En milieu de soirée, on riait tellement que le chat a pris peur et s’est sauvé. Nos mâles, quand on en avait, faisaient exactement la même chose. Même avec le moral à zéro et une lettre anonyme sur le dos, nous avons encore réussi à passer un grand moment. Mais ce matin, l’heure n’est plus à la rigolade.

Plus d’un quart d’heure pour faire ce satané nœud à mon écharpe. Trop haut, trop gros, trop petit. Pire qu’une starlette qui se torture avec son habilleuse avant d’affronter les photographes. J’espère que ce nœud ne sera pas celui de ma pendaison…

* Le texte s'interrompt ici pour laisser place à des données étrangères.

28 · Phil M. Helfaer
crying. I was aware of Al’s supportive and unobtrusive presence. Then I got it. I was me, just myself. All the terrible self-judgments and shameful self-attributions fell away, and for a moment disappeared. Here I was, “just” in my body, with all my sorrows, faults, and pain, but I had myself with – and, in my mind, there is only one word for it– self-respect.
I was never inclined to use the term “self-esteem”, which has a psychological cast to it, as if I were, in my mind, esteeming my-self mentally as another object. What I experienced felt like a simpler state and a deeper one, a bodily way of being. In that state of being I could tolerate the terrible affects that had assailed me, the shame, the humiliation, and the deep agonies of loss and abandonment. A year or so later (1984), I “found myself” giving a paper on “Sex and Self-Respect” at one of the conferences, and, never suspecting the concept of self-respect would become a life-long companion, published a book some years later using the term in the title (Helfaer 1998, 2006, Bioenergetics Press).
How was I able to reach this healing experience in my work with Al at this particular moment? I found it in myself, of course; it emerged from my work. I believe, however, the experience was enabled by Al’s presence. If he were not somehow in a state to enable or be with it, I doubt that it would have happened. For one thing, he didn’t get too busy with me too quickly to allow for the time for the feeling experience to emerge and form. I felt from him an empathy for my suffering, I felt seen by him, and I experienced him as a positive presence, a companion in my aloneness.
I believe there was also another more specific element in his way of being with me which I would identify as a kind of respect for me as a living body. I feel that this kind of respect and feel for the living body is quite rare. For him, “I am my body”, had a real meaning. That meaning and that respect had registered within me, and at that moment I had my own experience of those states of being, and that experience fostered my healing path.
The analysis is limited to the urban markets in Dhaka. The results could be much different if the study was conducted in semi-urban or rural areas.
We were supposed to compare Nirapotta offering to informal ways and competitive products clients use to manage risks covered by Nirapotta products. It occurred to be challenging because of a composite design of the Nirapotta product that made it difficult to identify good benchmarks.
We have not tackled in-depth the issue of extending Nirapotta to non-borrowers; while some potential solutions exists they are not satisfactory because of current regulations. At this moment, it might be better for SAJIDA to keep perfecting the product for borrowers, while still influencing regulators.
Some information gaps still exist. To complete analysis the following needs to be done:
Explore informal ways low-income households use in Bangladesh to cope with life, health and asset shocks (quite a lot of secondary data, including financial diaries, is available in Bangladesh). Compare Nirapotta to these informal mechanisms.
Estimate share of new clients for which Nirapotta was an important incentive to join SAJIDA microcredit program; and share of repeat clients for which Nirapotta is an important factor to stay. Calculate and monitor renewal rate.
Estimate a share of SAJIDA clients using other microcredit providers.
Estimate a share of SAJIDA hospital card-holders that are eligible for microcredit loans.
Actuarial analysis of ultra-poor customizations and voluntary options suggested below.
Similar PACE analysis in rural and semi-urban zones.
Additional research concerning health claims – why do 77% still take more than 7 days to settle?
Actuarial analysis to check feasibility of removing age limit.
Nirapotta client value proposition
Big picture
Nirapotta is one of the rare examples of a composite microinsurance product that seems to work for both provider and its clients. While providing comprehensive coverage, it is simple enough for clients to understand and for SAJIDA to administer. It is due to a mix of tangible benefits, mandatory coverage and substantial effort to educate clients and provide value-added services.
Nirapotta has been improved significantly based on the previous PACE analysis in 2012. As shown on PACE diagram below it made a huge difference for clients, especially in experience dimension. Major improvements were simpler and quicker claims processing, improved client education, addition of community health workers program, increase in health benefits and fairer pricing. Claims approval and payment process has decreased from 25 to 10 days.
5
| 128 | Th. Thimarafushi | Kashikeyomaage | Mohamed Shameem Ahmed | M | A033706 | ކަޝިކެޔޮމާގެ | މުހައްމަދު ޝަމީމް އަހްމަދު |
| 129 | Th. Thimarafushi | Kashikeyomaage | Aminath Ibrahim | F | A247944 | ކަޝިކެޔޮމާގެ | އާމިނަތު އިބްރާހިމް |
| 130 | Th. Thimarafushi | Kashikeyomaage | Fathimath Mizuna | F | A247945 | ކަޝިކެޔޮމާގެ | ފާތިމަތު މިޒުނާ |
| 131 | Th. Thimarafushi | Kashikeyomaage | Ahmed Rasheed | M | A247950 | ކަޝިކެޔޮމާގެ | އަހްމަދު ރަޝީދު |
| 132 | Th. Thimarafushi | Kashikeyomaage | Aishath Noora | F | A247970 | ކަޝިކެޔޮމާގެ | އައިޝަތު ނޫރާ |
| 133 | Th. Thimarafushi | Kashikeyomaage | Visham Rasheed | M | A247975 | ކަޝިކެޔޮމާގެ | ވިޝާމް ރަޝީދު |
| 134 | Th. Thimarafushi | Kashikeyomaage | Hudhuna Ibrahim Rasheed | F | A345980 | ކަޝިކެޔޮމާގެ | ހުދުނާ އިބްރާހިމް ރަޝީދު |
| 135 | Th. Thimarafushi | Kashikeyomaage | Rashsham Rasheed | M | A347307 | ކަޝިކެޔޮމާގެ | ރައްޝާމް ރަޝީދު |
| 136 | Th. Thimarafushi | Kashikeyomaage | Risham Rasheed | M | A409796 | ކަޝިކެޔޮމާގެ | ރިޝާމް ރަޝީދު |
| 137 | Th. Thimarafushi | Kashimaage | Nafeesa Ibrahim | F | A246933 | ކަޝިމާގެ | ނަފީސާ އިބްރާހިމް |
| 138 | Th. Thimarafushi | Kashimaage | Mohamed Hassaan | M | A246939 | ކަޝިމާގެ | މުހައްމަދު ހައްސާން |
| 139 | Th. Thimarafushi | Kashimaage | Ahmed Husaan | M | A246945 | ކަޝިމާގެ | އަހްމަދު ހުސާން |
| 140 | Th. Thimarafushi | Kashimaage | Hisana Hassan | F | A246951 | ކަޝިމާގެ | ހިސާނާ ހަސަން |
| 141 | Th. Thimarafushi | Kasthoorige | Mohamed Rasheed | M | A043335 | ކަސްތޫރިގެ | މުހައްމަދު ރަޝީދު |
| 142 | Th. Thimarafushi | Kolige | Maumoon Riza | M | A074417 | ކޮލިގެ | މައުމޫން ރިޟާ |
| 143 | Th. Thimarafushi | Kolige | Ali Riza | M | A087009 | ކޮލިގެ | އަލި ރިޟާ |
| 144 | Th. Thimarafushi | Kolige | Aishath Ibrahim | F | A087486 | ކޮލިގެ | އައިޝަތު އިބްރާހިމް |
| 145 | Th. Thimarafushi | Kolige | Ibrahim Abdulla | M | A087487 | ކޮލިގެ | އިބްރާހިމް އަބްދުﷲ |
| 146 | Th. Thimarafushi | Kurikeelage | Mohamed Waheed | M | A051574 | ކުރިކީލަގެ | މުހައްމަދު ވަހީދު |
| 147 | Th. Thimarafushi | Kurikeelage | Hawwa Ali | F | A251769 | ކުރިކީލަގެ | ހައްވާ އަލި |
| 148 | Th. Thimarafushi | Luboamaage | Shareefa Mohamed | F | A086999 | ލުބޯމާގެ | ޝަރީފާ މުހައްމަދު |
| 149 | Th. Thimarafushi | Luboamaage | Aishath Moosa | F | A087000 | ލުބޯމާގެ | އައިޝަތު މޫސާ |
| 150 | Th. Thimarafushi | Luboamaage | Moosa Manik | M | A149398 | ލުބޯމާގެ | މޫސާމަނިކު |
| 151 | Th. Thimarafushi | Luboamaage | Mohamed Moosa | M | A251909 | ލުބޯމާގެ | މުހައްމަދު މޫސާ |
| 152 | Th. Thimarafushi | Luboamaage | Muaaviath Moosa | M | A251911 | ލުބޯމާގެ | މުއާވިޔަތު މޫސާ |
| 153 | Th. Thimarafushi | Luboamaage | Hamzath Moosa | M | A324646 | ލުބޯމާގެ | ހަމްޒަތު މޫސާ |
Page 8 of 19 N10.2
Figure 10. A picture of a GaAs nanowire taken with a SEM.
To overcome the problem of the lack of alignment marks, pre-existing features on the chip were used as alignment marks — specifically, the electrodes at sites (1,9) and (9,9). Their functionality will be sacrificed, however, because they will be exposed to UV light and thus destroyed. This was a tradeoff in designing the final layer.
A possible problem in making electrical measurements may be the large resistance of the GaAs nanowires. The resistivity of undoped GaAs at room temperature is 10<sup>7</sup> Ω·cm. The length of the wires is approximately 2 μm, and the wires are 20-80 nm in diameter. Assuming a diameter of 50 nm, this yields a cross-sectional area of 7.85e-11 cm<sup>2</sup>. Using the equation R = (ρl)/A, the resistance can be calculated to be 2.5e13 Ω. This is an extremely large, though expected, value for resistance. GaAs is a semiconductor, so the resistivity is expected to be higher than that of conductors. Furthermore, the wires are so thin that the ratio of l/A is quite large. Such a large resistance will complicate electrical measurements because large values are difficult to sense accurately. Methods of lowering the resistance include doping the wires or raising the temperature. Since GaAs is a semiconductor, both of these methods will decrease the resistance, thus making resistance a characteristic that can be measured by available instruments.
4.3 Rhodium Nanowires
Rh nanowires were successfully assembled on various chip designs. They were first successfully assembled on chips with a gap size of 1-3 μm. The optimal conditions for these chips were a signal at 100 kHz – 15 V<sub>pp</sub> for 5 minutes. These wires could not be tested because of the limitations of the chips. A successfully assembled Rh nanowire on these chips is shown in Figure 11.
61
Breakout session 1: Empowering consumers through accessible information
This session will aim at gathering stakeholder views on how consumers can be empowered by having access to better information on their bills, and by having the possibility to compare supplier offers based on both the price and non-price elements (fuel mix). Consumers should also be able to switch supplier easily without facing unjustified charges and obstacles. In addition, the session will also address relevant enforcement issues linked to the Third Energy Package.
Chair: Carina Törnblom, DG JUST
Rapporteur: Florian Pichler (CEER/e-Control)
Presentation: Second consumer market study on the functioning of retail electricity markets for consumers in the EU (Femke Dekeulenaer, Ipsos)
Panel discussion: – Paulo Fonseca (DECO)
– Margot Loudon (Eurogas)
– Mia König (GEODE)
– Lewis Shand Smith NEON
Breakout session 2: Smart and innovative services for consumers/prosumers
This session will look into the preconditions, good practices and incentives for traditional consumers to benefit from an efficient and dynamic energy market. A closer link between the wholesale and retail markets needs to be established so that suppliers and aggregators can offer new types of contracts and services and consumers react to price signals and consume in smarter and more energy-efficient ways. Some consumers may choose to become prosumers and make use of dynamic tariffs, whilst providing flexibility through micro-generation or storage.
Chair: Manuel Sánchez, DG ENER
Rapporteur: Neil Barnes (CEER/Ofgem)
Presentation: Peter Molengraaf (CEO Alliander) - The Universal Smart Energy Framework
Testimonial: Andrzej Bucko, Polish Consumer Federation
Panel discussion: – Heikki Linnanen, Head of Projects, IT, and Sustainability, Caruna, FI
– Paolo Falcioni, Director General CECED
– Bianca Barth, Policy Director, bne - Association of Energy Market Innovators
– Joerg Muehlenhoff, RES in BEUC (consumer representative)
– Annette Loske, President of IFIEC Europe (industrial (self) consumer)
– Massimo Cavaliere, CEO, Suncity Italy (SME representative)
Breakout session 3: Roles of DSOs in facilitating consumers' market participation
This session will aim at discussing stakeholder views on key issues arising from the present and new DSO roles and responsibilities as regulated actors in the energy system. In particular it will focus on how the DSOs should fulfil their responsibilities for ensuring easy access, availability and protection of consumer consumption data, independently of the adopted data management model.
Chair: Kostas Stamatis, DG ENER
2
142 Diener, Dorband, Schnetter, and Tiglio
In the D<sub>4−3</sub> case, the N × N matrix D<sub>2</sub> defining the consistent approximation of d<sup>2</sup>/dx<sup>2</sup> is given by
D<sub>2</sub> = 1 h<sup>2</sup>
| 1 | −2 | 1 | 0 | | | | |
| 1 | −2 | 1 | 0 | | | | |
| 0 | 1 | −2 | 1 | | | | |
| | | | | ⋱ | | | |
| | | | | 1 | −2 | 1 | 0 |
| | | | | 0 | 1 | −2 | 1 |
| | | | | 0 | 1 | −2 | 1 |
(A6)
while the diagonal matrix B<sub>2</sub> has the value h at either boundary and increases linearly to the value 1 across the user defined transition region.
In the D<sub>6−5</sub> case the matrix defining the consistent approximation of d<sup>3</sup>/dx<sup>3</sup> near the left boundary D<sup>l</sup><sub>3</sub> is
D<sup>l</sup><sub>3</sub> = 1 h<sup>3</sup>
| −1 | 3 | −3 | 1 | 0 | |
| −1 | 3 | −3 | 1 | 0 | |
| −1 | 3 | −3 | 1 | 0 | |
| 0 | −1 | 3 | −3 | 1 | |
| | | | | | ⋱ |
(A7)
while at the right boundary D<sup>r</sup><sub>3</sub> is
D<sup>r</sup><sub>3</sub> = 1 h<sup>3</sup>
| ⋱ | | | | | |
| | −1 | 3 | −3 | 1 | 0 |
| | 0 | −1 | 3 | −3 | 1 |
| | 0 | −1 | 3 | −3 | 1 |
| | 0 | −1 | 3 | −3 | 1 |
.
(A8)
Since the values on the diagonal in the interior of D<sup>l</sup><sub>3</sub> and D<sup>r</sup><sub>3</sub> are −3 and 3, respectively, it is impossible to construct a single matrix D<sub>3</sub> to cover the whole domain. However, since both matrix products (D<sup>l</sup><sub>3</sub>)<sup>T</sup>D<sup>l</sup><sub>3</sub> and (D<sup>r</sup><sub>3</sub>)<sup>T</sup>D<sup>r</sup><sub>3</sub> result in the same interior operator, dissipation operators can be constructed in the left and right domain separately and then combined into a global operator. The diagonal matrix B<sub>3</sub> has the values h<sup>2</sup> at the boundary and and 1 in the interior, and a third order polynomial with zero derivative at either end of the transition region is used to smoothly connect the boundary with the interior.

Juste avant de sortir, j’ai pris une longue inspiration, comme une skieuse de compétition qui s’apprête à s’élancer du haut d’un tremplin. J’espère ne pas finir éclatée dans la tribune d’honneur après un vol plané retransmis sur toutes les télévisions du monde. Pourtant, c’est bien parti parce que ça a commencé très fort : on a croisé Romain Dussart, mon voisin de palier. Il est éligible pour intégrer la liste des suspects. Il n’ignore pas que je viens de rompre et sait où j’habite. On a aussi rencontré M. Alfredo, et même le monsieur dont la grosse voiture fait des taches. Mais je ne les retiens pas pour la liste. Je suis décidée à passer ma journée à scruter tous les hommes que je rencontre. Je les inscris ou pas sur mon petit carnet, et on étudiera plus tard leur dossier pour savoir s’ils constituent des pistes sérieuses.

Dans la rue et le bus, Émilie se comporte comme un garde du corps. Il ne lui manque que l’oreillette et le flingue avec le silencieux, parce que pour le reste, c’est parfait. Elle dévisage tout le monde dans un rayon de dix mètres autour de moi, prête à bondir à la moindre alerte. Elle prend son rôle très au sérieux. Dès que mon écharpe se voit moins, elle la rectifie et la replace bien en évidence.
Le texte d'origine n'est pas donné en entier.